🤖 AI Summary
To address the low sampling efficiency, excessive step count, and slow inference of diffusion models in small-molecule generation, this paper proposes a graph-structure-driven scheduled diffusion model. Methodologically, it introduces (1) a novel graph-level progressive noise scheduling mechanism enabling dynamic noise injection at subgraph granularity, and (2) the first integration of molecular ring systems as hyper-nodes directly into the graph diffusion process—eliminating the conventional VAE-based reconstruction step. Evaluated on multiple benchmarks, the method maintains generation quality while reducing sampling steps by over 10× and inference time by 50%, achieving a 1.5% improvement in validity. A lightweight compressed variant further boosts validity by 2% and significantly enhances molecular novelty.
📝 Abstract
We introduce a new graph diffusion model for small molecule generation, emph{DMol}, which outperforms the state-of-the-art DiGress model in terms of validity by roughly $1.5%$ across all benchmarking datasets while reducing the number of diffusion steps by at least $10$-fold, and the running time to roughly one half. The performance improvements are a result of a careful change in the objective function and a ``graph noise"scheduling approach which, at each diffusion step, allows one to only change a subset of nodes of varying size in the molecule graph.

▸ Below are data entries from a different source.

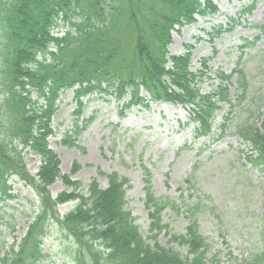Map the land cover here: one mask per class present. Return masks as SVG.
Returning a JSON list of instances; mask_svg holds the SVG:
<instances>
[{"label":"trees","instance_id":"trees-1","mask_svg":"<svg viewBox=\"0 0 264 264\" xmlns=\"http://www.w3.org/2000/svg\"><path fill=\"white\" fill-rule=\"evenodd\" d=\"M215 1L0 0V190L6 194L5 185L14 175L36 186L45 201L37 217L43 222L49 208L55 211L59 204L77 199L59 218L74 241L75 264H223L220 252L207 256L210 246L198 220L201 203L185 204L189 223L184 234L176 233L162 215L167 208L180 214L182 207L171 197L154 193L151 172L145 169L144 205L151 221L145 237L128 208L126 189L131 184L127 177L109 173L108 188L92 181L82 192L78 190L80 181L60 172L59 157L48 142L60 95L72 88L78 117L86 106L85 98L89 103L95 94L118 100L128 95V106L168 101L191 108L196 137L211 135L219 103L231 102L233 73H218L222 84L212 93L204 92L202 78L207 73L197 76L191 71V45L180 56H170L168 47L177 26L193 22L196 15L216 13ZM255 2L244 13L252 12ZM230 24L236 20L231 19ZM257 28L264 35V22ZM255 41L247 40L244 46ZM202 65L207 67L206 59ZM235 72L243 89L238 97L242 101L247 90L244 70L236 68ZM79 127L76 122L74 132L79 133ZM236 131L258 153L257 158L249 159L264 165V117L260 126L244 121ZM73 135L66 134L64 141L72 140ZM23 151L40 156L38 179L28 173ZM18 162L21 167L16 166ZM80 168L75 163L72 172ZM57 179L73 189L52 198L46 186ZM186 181L191 186L189 177ZM2 214L0 207L1 222ZM44 224L29 225L19 243L0 250V264H43V242L49 232ZM163 230L170 243L185 249L184 254L159 244ZM240 264H264V252L245 257Z\"/></svg>","mask_w":264,"mask_h":264},{"label":"rangeland","instance_id":"rangeland-1","mask_svg":"<svg viewBox=\"0 0 264 264\" xmlns=\"http://www.w3.org/2000/svg\"><path fill=\"white\" fill-rule=\"evenodd\" d=\"M251 2L217 0V13L199 16L196 22L180 27L169 46L171 55L184 53L185 45L194 46L193 71H204L201 60L209 58L211 77L203 82L204 92H213L220 86L218 72L229 74L237 67L245 72L249 81L246 96L239 100L242 90L235 75L230 84L231 103L222 104L217 113L213 136L196 138L195 124L188 120V108L170 102L128 106L129 96L117 100L95 94L89 103L85 98L86 106L78 117L72 88L58 100L50 120L52 134L48 137L50 147L59 157L60 172L80 181L78 190L85 192L92 181L108 187V179L102 173L117 172L130 180L131 187L126 190L128 208L145 237L151 223L144 205L145 169L151 172L154 193L171 197L182 207L180 214L167 208L162 215L176 233L184 234L189 223L185 204L201 203L198 220L210 246L207 256L220 252L223 264H240L245 257L264 252V170L246 161L244 155L251 154L252 146L235 131L244 121L259 125L260 115L264 114V37L255 44L242 46L245 39L258 37L256 26L264 21V0H256L252 12H243ZM231 18L237 23L229 29ZM220 25L225 29L210 40L209 33ZM76 122L80 125L79 133L74 132ZM66 134H74L72 140L64 141ZM23 162L28 173L38 179L40 156L23 151ZM75 163L81 168L72 172ZM16 166L21 167L20 162ZM188 177L191 186L186 181ZM65 183L57 179L46 186L52 198L63 190L72 191L73 187ZM5 188L6 194L0 190L4 213L0 221V250L19 243L29 225L45 222L49 232L43 242V264H75L74 241L61 227L59 218L78 200L71 198L55 211L49 208L43 222L37 217L45 201L36 186L14 175ZM169 239L165 230L158 236L161 246H173L185 253L183 247Z\"/></svg>","mask_w":264,"mask_h":264}]
</instances>
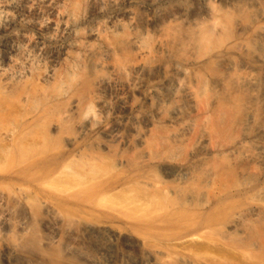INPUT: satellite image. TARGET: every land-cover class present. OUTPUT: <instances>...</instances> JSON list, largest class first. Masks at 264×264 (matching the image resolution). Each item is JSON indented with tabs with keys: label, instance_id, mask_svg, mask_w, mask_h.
I'll use <instances>...</instances> for the list:
<instances>
[{
	"label": "bare ground",
	"instance_id": "1",
	"mask_svg": "<svg viewBox=\"0 0 264 264\" xmlns=\"http://www.w3.org/2000/svg\"><path fill=\"white\" fill-rule=\"evenodd\" d=\"M162 1L80 0L79 5H85L89 15L102 11L120 13L128 23L127 33L119 39L108 36L106 46L86 49L81 80L62 94L64 109L55 121L42 127L43 133H38L47 111L24 123H19V119L25 116L27 103L39 96V90L56 82L57 56L30 42L28 31L39 32L44 40L49 39L55 31L65 28L66 4H70L67 9L70 16V9L77 2L0 0V124L17 125L8 131L7 137L0 136V144L13 149L7 152L1 144L4 152L0 154V162L9 158L14 162L15 155L20 160L31 145L48 142L52 135H62L60 140L66 147L75 145L90 132L88 118L92 113L96 110L113 113L120 117L119 121L101 133L102 142L95 156L89 160L77 158L80 171L70 175L72 180L73 175L82 180L75 181L78 187L86 189L84 179L92 178L98 183L104 178L110 166H104L103 161L113 149L119 154L115 168L126 165L125 152L137 153L145 159L143 163L151 164L146 137L162 114H167L166 124L182 123L174 141L183 137L191 127L190 115L196 110L204 115L207 105L197 106L204 104L205 85H209L208 103L211 101L214 106L218 101L229 100L231 94L235 97L240 124L243 130H252L255 142V153L243 156V161L264 168V0H216V5L210 0H188L185 4L146 11ZM127 4L138 9L123 8ZM110 24L114 31L123 30L120 18L110 19ZM102 33L89 28L85 35L87 40H98ZM46 64L44 73L23 67ZM137 99L144 101L139 117L123 121L122 117L133 109ZM15 102L21 105V110L8 112ZM208 127L204 121L200 123L193 146H206ZM196 152L187 166L161 165L165 183L183 184L197 165ZM31 166L28 165L30 169ZM20 176H10L8 181ZM104 181L97 187L105 199L134 195L126 214L96 216L85 212L87 208L83 206L86 210L83 212L79 207L81 212L77 215V207L74 217L79 219L75 220L74 229H63L59 214L73 209H68L67 202L56 194L44 191L40 182V187L36 185L31 190L16 187L14 199L0 191V264H183V260L167 261L166 254L178 250L182 255L187 247L193 250L181 259L195 260L192 264H228L225 258L216 263L211 260L200 251L197 239L192 236L179 239L180 243L164 245L149 231L143 233L142 230L151 227L145 215L151 213L154 203L160 204L161 196L156 193L157 186L145 182L139 172H128L125 178L108 184ZM14 204L21 206L19 212L15 213ZM33 204L38 206L36 212ZM259 212L258 208H248L247 215L233 214L223 223L224 231L240 232L246 216L253 218ZM81 215L90 217L84 219ZM136 234L145 235L142 242L133 236Z\"/></svg>",
	"mask_w": 264,
	"mask_h": 264
},
{
	"label": "rangeland",
	"instance_id": "2",
	"mask_svg": "<svg viewBox=\"0 0 264 264\" xmlns=\"http://www.w3.org/2000/svg\"><path fill=\"white\" fill-rule=\"evenodd\" d=\"M75 1L77 5L70 9V16H67L70 4L68 2L66 4L63 15L66 23L65 28L55 31L49 39L44 40L39 32L28 31L30 42L45 51L52 52L55 57L57 56V66L54 71L57 83L54 81L53 85L49 84L39 90V96L37 94L35 99L27 103L26 113L20 112L25 116L19 119V123H24L36 115L48 112L45 114L42 126L36 131L38 133H43L45 129L42 130V127L55 121L60 111L64 109L66 103L61 100L62 94L76 87L81 80L85 71L83 62L86 49L106 46L108 36L119 39L127 33L128 23L120 13L102 11L95 15H89V9L83 4L79 5L80 0ZM210 1L214 5L217 4L216 0ZM186 2L188 0H164L147 7L146 11L152 12L160 8H167L172 4H185ZM123 8L138 9L136 5L132 4H127ZM113 18L122 19V31L113 30L110 24V19ZM89 28L103 32L98 40L86 39L85 34ZM116 59L114 57L113 60L116 61ZM23 67L29 71L35 69L44 73L48 65L40 67L26 65ZM60 77L61 79H59ZM29 80L30 78L27 81L29 82ZM205 86L207 92L203 97L206 100L204 99V104L197 106L199 108L202 105H207L204 115L202 116L203 113L197 112V110L190 115L191 127L183 134V137L180 136V139L174 141L173 138L180 133L182 123L166 124L164 119L167 114H162L163 116L154 121L149 128L146 137L148 155L153 162L151 164L143 163L145 159L138 156L137 153L125 152L123 158L126 165L123 168H115L113 165L119 154L113 149L108 154V159L103 161V165L110 166V169L100 181L105 180L104 183L108 184L114 180L125 178V174L128 172H139L145 182L157 186L156 193L161 196L160 204L154 203L149 210L151 213L145 215L150 221L151 227L150 229L143 228L142 231L143 233L149 231L153 238L157 239L158 237V240L165 243L164 245L180 243L179 239L185 240L188 238L184 237L192 236L197 239L196 245L200 251L207 254L215 263L219 259L225 258L228 264H264V168L252 162L243 161V156L248 157L255 153L252 130H243L239 120L240 115L236 109L238 103L233 94L229 100L218 101L215 106L213 102L209 101L212 105L210 106L208 98L211 97V94L208 91L211 87ZM20 106L15 102L10 105L8 112L18 113L21 110ZM143 106L144 101L137 99L133 109L122 117V120L123 118L125 121V119L139 117ZM119 118L113 113L105 114L96 110L88 118L91 128L90 132L82 138L83 142L80 140L75 145L66 147L60 140L62 135H52L48 142L31 145L27 152L21 155L20 160L17 159V155L13 158L14 162L10 161V158L7 161L1 160L0 191L15 197L16 187L31 190L34 186H39L40 182L44 191L56 194L67 202L68 209L74 210L69 213L59 211L63 229L75 228L77 222L75 220L79 218L74 217V213L78 210V214L77 212L75 214L79 215L83 206L87 208V210L86 208L82 209L83 212L90 211L96 216L99 213L126 214L125 209L134 195L121 196L120 194V198L113 196L108 200L109 198L105 199L99 192L101 188L97 186L100 181L94 183L95 180L92 178H89V181L87 178L84 179L86 187H88L85 189L78 187V182L75 181L79 180L76 179L78 177L75 178L73 175L75 180L70 177L76 170L80 171L81 163L77 158L89 160L95 156L94 153L102 142L101 133L115 125ZM187 120L188 118L184 119V121ZM200 120L209 126V132L205 136L206 146L196 145V147L193 146V143L202 122ZM16 126L15 124H6V122L1 123L0 136L7 137L10 135L8 131ZM1 144V147L6 149L5 145ZM1 149L0 154L4 152ZM11 150L13 149L5 151ZM195 151H197L195 154L197 165L193 168L188 179H185L183 184L165 183L160 166L165 164L173 167L187 166ZM19 162H22L21 165ZM28 165L33 167L31 166L30 169ZM63 170L64 172L59 178V174ZM12 174L21 176L16 177L13 181H8L10 176H13ZM68 174L69 176L66 178L65 175ZM33 205V211L36 212L38 206ZM14 207L15 213L21 210L20 205L14 204ZM90 208L92 210H88ZM248 208H258L260 210L258 216L253 218L246 216L247 221L242 222L243 226L240 228V232H225L222 226L225 220L233 214L242 212L244 214ZM85 217L81 215V218L85 219ZM89 217L90 215L86 219ZM119 227L123 228L122 225ZM133 236L141 242L145 238V235L140 236V234ZM192 250L193 248L187 247L182 255L178 250H172L166 254V260L177 259L185 261L183 264H192L195 260L181 259L182 256L188 257Z\"/></svg>",
	"mask_w": 264,
	"mask_h": 264
}]
</instances>
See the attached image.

Another relevant property of the method is that it can be easily combined with junction-tree-like graph representations that arise by compressing a collection of relevant ring structures into supernodes. Unlike classical junction-tree techniques that involve VAEs and require complicated reconstruction steps, compressed DMol directly performs graph diffusion on a graph that compresses only a carefully selected set of frequent carbon rings into supernodes, which results in straightforward sample generation. This compressed DMol method offers additional validity improvements over generic DMol of roughly $2%$, increases the novelty of the method, and further improves the running time due to reductions in the graph size.